2. **Living off the Land (LotL) is Standard:** Threat actors now routinely hijack or silently install trusted Remote Management Tools (AnyDesk, Splashtop) for stealthy persistence and C2, bypassing traditional network monitoring.
3. **New Actors are Agile:** Groups like Sinobi achieved rapid ascension, indicating that monitoring emerging threats is crucial, as established groups like LockBit wane.
4. **Supply Chain Risk is Elevated:** 26 incidents across the month had possible supply chain implications, suggesting vendor tooling attacks remain a high-value target.
## Recommendations
1. **Patching Prioritization:** Establish a process to prioritize patching internet-facing assets (especially those with known RCEs) within 72 hours of disclosure, leveraging CISA advisories.
2. **RMM and Tool Monitoring:** Implement strict controls and monitoring on the deployment, configuration, and execution of legitimate remote access tools.
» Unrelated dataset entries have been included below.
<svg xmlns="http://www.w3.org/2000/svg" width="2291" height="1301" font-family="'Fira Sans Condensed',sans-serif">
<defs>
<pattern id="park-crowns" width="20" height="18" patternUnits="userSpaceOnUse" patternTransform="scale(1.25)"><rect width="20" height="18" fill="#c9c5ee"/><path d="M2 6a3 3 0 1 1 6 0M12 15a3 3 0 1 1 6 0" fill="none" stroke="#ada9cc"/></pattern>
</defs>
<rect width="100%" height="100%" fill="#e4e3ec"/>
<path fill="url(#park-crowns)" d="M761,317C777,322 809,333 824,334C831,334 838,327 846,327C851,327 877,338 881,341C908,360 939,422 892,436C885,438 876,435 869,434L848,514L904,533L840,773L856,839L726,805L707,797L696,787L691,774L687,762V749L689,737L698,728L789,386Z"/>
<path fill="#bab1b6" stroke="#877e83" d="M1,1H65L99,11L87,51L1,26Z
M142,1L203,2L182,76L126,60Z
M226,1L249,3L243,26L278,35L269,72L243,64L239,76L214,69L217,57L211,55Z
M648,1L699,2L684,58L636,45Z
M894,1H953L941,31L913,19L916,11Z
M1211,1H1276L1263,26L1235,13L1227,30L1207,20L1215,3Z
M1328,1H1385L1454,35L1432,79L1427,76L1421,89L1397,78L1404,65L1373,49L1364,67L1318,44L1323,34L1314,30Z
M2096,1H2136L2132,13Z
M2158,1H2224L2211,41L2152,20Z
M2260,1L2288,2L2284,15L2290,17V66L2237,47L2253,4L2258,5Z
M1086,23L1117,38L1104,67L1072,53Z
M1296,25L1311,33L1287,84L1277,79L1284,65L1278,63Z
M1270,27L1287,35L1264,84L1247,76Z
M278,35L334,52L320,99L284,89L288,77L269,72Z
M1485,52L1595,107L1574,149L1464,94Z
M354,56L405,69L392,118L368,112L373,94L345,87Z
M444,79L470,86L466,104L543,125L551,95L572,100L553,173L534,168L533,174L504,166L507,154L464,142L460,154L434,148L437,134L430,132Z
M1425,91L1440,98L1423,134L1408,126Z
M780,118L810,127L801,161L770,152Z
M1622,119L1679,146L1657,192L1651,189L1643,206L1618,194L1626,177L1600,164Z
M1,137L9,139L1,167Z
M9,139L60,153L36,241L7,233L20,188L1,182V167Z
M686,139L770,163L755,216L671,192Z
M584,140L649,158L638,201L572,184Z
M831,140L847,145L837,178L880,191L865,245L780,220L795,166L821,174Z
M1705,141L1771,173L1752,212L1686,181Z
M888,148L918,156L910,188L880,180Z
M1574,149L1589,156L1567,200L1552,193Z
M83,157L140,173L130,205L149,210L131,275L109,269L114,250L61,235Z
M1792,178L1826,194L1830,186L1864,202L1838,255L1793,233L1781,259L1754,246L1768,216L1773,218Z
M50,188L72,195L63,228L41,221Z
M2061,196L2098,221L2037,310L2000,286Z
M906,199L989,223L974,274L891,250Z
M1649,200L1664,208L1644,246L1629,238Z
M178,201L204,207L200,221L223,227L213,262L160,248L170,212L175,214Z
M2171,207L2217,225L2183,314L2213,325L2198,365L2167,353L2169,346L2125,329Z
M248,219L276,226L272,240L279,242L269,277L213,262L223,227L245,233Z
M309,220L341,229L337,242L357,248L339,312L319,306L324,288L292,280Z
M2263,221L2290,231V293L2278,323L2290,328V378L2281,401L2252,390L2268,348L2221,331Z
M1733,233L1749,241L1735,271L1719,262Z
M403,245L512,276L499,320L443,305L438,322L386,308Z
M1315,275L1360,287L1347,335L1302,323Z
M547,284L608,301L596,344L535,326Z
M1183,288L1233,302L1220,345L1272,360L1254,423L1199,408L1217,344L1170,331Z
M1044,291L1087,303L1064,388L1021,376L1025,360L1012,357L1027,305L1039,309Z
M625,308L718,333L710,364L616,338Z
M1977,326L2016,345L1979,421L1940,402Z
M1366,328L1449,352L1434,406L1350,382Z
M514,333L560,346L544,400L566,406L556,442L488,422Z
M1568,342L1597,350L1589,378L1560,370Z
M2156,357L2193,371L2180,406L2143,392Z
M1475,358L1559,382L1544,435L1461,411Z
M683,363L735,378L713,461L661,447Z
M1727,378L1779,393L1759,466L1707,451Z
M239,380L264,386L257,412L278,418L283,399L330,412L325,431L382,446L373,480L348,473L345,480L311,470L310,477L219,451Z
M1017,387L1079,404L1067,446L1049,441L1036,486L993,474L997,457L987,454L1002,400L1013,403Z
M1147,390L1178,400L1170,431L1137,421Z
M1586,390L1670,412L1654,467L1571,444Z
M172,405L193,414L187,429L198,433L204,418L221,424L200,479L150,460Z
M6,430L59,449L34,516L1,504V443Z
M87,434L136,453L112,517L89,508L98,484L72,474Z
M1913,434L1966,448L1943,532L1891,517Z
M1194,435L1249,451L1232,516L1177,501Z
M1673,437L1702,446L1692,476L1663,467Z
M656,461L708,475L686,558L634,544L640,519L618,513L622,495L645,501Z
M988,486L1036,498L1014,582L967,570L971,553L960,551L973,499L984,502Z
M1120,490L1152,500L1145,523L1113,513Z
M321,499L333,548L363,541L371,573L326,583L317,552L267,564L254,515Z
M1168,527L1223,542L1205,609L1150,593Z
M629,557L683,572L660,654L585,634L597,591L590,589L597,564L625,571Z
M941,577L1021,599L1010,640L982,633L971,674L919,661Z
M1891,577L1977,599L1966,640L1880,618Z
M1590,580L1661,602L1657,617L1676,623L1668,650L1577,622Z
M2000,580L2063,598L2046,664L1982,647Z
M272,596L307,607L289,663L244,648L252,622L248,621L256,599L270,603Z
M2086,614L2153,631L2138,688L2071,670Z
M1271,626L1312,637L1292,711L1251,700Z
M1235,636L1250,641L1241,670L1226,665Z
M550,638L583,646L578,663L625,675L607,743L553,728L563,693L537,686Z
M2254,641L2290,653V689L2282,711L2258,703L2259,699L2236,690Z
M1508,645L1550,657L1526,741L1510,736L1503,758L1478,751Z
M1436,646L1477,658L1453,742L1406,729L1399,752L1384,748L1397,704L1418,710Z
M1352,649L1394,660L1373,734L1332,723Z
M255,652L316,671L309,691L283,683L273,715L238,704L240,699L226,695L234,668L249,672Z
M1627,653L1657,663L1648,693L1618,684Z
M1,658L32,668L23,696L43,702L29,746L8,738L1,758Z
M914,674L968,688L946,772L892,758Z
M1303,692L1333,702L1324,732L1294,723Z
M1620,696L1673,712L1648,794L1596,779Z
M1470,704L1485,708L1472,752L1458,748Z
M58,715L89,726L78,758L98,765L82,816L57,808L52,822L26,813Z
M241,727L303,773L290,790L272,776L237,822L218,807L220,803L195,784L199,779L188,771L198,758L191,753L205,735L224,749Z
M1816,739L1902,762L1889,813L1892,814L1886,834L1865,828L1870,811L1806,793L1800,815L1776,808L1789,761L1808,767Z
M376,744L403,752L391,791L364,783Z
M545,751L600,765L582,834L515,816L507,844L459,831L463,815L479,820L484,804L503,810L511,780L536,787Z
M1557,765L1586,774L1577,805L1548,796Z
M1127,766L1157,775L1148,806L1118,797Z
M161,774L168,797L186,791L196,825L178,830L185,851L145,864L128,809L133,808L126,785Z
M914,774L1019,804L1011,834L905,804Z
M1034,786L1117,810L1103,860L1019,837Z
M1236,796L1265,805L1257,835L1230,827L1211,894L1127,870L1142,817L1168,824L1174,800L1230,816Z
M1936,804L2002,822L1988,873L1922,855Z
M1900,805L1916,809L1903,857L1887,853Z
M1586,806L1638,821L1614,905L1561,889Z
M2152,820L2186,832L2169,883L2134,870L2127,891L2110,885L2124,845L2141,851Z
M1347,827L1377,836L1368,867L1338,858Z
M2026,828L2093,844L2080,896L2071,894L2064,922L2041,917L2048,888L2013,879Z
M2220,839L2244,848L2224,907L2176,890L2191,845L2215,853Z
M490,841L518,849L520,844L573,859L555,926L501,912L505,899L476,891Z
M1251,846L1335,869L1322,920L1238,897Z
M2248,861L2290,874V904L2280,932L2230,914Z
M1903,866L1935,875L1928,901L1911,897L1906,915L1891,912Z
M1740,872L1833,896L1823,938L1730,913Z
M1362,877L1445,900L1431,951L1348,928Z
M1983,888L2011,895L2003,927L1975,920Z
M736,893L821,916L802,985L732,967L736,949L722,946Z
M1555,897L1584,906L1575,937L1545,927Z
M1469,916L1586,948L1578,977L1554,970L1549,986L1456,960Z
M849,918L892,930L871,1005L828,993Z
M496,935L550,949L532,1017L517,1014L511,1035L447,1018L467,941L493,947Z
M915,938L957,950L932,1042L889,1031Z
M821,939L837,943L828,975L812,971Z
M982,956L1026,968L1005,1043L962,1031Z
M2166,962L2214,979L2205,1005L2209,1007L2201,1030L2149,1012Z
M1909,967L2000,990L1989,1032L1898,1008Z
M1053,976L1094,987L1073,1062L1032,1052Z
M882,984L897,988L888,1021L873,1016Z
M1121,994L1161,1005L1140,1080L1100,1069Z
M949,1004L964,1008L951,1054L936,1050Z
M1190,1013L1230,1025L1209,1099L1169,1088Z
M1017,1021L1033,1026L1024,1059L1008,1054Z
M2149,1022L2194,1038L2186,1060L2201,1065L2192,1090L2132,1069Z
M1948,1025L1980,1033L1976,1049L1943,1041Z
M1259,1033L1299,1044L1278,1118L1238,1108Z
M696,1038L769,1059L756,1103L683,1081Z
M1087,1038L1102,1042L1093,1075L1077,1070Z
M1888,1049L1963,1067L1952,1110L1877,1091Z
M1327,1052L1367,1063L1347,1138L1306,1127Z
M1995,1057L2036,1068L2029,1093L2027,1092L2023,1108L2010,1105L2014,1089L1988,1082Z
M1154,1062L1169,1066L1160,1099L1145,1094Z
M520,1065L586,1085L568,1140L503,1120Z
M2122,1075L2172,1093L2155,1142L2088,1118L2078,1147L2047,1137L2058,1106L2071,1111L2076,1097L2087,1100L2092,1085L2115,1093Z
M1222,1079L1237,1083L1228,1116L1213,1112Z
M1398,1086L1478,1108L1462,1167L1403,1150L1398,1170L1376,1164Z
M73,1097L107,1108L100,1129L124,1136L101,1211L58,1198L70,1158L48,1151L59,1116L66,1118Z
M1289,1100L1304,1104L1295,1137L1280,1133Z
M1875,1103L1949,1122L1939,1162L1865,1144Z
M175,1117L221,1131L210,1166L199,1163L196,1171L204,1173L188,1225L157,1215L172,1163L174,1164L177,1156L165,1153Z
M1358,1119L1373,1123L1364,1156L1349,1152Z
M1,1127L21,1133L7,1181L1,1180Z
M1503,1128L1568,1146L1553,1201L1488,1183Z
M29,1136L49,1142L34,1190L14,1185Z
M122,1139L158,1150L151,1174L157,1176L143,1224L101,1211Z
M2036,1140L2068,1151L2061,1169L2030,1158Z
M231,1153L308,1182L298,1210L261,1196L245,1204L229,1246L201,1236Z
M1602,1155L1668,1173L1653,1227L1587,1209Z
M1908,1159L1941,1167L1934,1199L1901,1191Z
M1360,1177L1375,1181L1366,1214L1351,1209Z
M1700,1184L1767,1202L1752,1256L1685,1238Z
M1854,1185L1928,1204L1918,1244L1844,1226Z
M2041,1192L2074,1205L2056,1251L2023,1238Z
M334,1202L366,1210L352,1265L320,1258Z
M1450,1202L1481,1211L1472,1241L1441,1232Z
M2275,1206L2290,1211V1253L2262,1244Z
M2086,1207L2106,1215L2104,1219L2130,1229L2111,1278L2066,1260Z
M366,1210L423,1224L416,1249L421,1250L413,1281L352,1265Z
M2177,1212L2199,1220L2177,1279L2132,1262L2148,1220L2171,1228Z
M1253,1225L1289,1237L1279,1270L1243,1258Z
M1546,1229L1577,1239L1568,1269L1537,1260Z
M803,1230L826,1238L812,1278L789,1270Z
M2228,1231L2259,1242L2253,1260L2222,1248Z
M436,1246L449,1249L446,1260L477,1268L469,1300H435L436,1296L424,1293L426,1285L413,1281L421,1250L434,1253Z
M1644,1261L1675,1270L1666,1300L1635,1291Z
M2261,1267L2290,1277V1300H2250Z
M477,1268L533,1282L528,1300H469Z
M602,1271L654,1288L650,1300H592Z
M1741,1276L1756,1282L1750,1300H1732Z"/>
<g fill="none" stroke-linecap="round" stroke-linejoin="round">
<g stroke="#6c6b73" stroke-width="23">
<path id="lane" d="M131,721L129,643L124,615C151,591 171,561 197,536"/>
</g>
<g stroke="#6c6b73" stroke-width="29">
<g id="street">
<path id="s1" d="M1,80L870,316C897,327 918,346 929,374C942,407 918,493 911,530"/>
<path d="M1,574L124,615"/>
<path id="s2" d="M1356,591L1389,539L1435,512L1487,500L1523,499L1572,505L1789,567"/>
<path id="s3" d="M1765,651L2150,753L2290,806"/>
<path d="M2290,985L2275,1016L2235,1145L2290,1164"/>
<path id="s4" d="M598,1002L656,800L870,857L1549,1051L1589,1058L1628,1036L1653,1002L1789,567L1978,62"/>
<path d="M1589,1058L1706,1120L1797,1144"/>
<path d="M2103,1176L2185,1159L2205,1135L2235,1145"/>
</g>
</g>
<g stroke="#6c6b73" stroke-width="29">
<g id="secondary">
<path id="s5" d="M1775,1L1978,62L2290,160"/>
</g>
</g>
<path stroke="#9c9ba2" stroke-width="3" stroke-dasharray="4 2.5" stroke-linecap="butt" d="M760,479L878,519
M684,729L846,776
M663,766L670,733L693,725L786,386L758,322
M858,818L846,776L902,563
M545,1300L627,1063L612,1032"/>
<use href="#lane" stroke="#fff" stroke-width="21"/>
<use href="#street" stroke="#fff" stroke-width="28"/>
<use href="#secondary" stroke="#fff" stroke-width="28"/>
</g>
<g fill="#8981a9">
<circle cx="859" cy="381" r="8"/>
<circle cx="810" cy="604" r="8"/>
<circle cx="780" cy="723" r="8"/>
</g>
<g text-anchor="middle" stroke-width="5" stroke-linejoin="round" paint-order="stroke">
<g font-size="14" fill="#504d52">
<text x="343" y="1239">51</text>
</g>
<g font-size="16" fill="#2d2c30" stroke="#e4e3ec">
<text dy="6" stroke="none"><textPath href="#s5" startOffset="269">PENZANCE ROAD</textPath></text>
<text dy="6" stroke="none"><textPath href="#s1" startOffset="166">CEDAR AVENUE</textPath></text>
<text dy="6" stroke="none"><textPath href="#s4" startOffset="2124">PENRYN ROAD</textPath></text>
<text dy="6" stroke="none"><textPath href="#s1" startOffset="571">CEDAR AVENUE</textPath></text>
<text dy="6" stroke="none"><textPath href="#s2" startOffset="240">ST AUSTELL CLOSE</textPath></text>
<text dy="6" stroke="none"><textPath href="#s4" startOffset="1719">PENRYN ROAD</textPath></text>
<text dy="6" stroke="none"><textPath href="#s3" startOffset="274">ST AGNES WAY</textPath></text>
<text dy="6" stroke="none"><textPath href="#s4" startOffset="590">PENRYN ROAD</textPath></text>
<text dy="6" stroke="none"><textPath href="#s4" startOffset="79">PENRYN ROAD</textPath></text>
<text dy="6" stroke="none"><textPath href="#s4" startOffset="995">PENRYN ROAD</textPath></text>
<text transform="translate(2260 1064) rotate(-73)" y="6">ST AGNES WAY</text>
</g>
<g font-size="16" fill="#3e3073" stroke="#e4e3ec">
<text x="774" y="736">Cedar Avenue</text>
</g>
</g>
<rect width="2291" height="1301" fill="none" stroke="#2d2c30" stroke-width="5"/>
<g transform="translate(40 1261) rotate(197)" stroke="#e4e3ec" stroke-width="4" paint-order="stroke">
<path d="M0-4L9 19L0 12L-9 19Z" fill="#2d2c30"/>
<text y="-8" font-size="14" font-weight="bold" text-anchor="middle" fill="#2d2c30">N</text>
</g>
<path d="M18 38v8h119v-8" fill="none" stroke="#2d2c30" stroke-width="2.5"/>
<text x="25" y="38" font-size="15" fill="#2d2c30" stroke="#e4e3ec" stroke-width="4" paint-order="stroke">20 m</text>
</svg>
Ensure silent installation flags are disabled or flagged by Endpoint Detection and Response (EDR).
3. **Immutable Backups:** Maintain ransomware-resistant backups that are isolated (air-gapped or immutable) to ensure recovery capability despite sophisticated encryption and wiping attempts.
4. **Network Segmentation:** Improve network segmentation to limit the scope of lateral movement achieved through techniques like WMI/WMIC or RDP abuse observed in BlackSuit and The Gentlemen activity.
5. **API and Cloud Security:** Enhance monitoring and auditing for data exfiltration via legitimate cloud upload services (e.g., S3, Backblaze) and complex API interactions.